Transcontinental Railroad and the American Bison Crisis
Buffalo were slow-grazing, four-legged bank rolls. And for a while, there were plenty. Then in 1873, an economic depression hit the country, and what easier way was there to make money than to chase down these ungainly beasts? Thousands of buffalo runners came, sometimes averaging 50 bison a day. They sliced their humps, skinned off the hides, tore out their tongues, and left the rest on the prairies to rot. They slaughtered so many buffalo that it flooded the market and the price dropped, which meant they had to hunt more.
Rail connections to the Great Plains proved especially devastating. After acquiring horses, Indians there had become heavily dependent on the plains bison for food, shelter, clothing, trade, and much more. In 1872 it was found that bison hides could be processed into commercial leather, and white hide-hunters immediately set out to meet that demand. Within a decade they had driven millions of animals to the verge of extinction.
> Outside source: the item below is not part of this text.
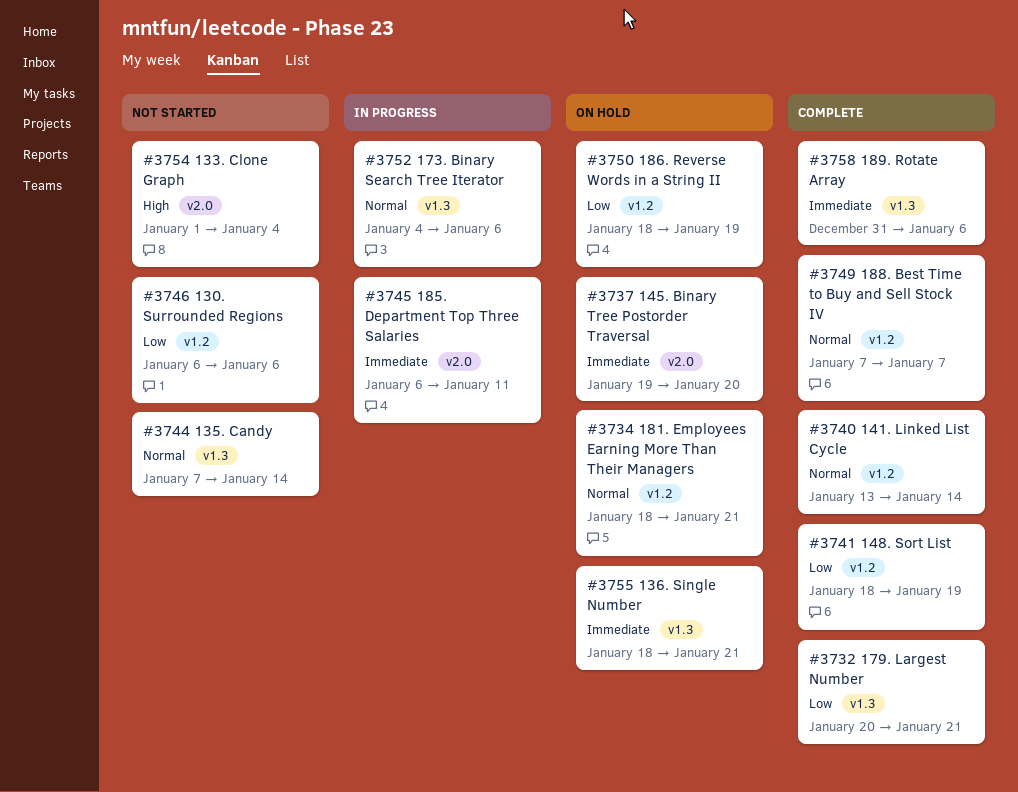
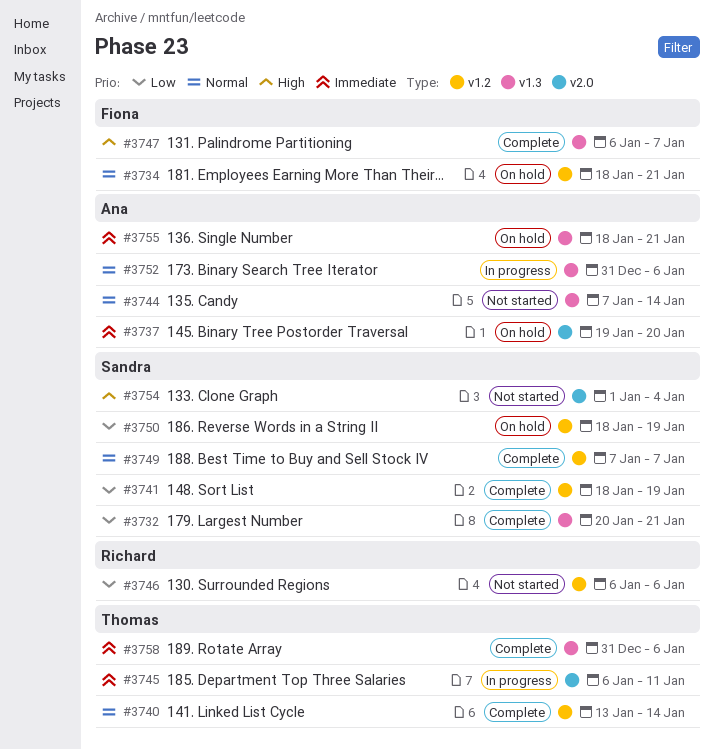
#3747: none -> present
#3752, start: Jan 4 -> Dec 31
The slaughter would have been unlikely, probably impossible, had railroads not provided the means to ship the hides and bones off to eastern factories. In one year near the end of the carnage, 1881-1882, the Northern Pacific shipped 2,250 tons of hides from the northern plains. Once the herds were gone, plains Indians had no true option but to turn to reservations and dependence on federal support. In effect, the life blood of a people had bled away through the rail lines.